ワーキングプア層の不満をそらせる標的もすでに準備してあるというべきである。それが中国である。3月19日の防衛大学卒業式で小泉首相は、「不透明な軍備拡大が進む国」と中国を非難した。麻生外相が繰り返している発言である。リアルに考えて中国は仮想敵国ではありえず、むしろ下層国民の不満の捌け口として巧妙に仕立て上げられつつあるといってよい。しかし中国国旗を日本のデモ隊が焼くとき、新たな戦争が準備する政権が成立してしまう可能性は十分にあるはずである。

この構造改革が医療分野に現れたのが医療構造改革である。公的医療コストの徹底的縮小が、①患者負担増による受診抑制、②診療報酬引き下げによる人件費削減、③制度改定による病床数減らしという形で極限まで進められる。あわせて、④医療市場が可能な限り拡大される。それは混合診療という形態をとって進められる。公的保険がカバーしない分を給付する私的保険商品の洪水であり、いまでも米国保険会社の浸透が著しい。

医療構造改革は、制度的には国民健康保険の崩壊に象徴され、国民の健康面では健康格差という形で現象する。国保滞納世帯はすでに加入世帯の19%に達し、1年以上滞納の場合に給付される資格証明書交付世帯の医療機関利用率は、そうでない世帯の100分の1である。この層の健康状は悪いのが当然なので手遅れ死亡が続発するのは必然である。全国の医療の1%強を担う医療団体の5年間のまとめでは18件の手遅れ死亡が報告されている。その100倍以上の、「保険証1枚で十分な医療」の制度の恩恵を受けられず無念の死を遂げた人が全国には存在するはずである。

また、5段階に分けた収入最低層の不健康度が収入最高層の5倍に達するという状態は、ほとんどすべての健康指標をとってみても共通するのは収入格差に原因する健康格差が実際に存在するからである。

健康格差が存在すれば、支配層が力説する「機会の平等」という社会統合の前提は崩れ、格差は循環しながら再生産され、格差は永久に固定され拡大するのである。

だとすれば「努力するものが報われる」という構造改革のスローガンは根底から疑われ、改革の非倫理性が今こそ多くの国民の認識になるべきではないか。そのように運動展開することこそがいま医療機関、医療関係者に求められているのである。
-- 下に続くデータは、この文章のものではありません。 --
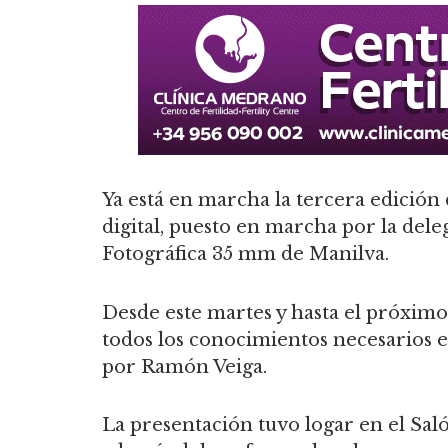
Ya está en marcha la tercera edición 
digital, puesto en marcha por la del
Fotográfica 35 mm de Manilva.
Desde este martes y hasta el próxim
todos los conocimientos necesarios e
por Ramón Veiga.
La presentación tuvo logar en el Saló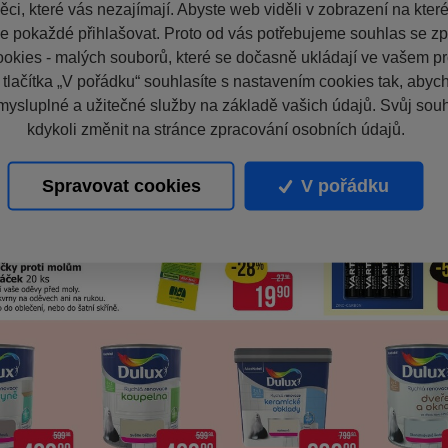
ci, které vás nezajímají. Abyste web viděli v zobrazení na které 
e pokaždé přihlašovat. Proto od vás potřebujeme souhlas se z
okies - malých souborů, které se dočasně ukládají ve vašem pro
 tlačítka „V pořádku“ souhlasíte s nastavením cookies tak, aby
mysluplné a užitečné služby na základě vašich údajů. Svůj sou
kdykoli změnit na stránce zpracování osobních údajů.
Spravovat cookies
V pořádku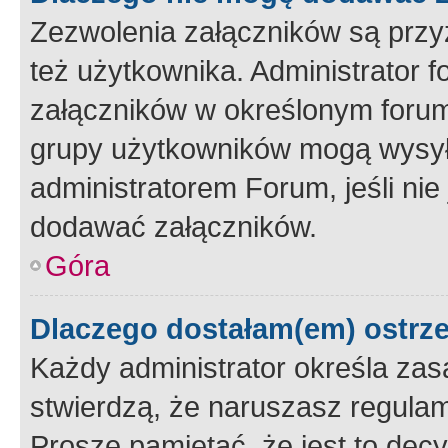
Zezwolenia załączników są przy
też użytkownika. Administrator
załączników w określonym forum
grupy użytkowników mogą wysyłać
administratorem Forum, jeśli ni
dodawać załączników.
Góra
Dlaczego dostałam(em) ostrz
Każdy administrator określa zas
stwierdzą, że naruszasz regulam
Proszę pamiętać, że jest to dec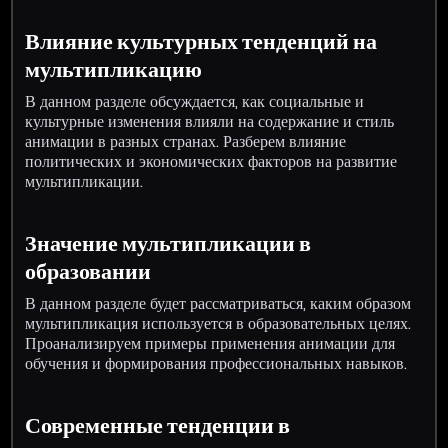
Влияние культурных тенденций на
мультипликацию
В данном разделе обсуждается, как социальные и
культурные изменения влияли на содержание и стиль
анимации в разных странах. Разберем влияние
политических и экономических факторов на развитие
мультипликации.
Значение мультипликации в
образовании
В данном разделе будет рассматриваться, каким образом
мультипликация используется в образовательных целях.
Проанализируем примеры применения анимации для
обучения и формирования профессиональных навыков.
Современные тенденции в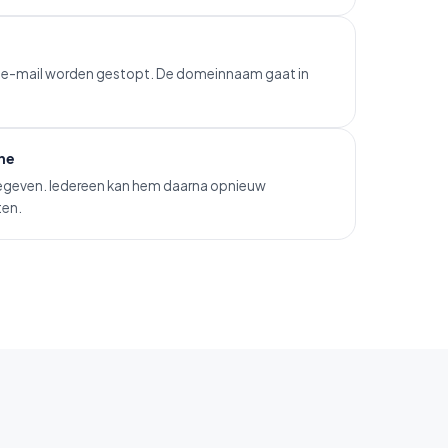
en e-mail worden gestopt. De domeinnaam gaat in
ne
egeven. Iedereen kan hem daarna opnieuw
ten.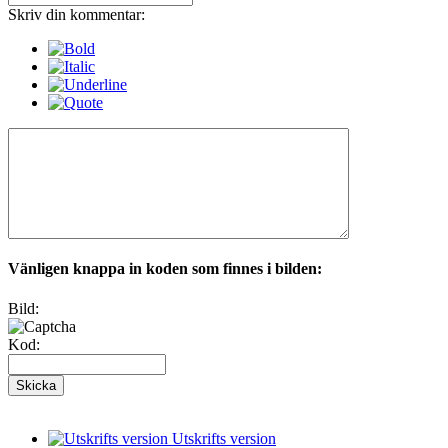
Skriv din kommentar:
Vänligen knappa in koden som finnes i bilden:
Bild:
Kod:
Utskrifts version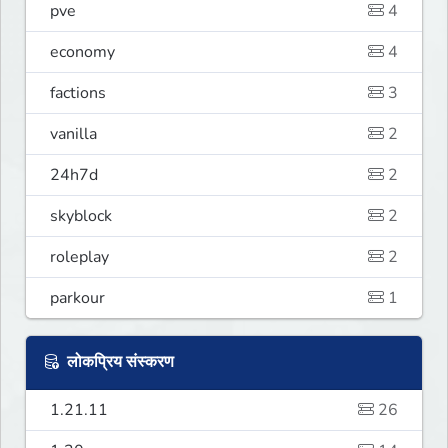
pve
4
economy
4
factions
3
vanilla
2
24h7d
2
skyblock
2
roleplay
2
parkour
1
लोकप्रिय संस्करण
1.21.11
26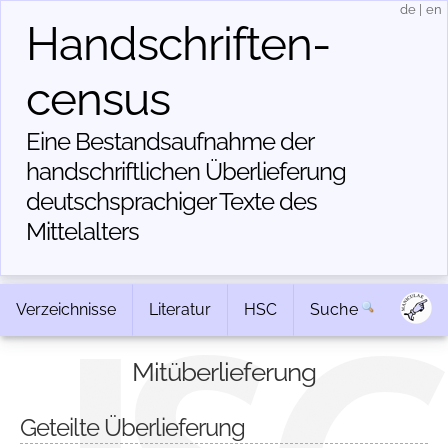
de
|
en
Handschriften­
census
Eine Bestandsaufnahme der
handschriftlichen Über­lieferung
deutschsprachiger Texte des
Mittelalters
Verzeichnisse
Literatur
HSC
Suche
Mitüberlieferung
Geteilte Überlieferung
その構えを基礎においてこそ、経営改善への細かな努力の積み重ねも患者・市民から許容され、運動が広がる間、わずかでも息をつく余裕が与えられるのである。

このように語りながら、私がおもわず思い出したのは、ネップの方向を確立したころの晩年のレーニンだった。反動や侵略と闘いながら、若い労働者国家が発展の希望を見出すまでのかなりの長い間、資本主義的手法を急いで学び、何とか生き延びていかなければならなかったのは決して昔の話ではないとに思えた。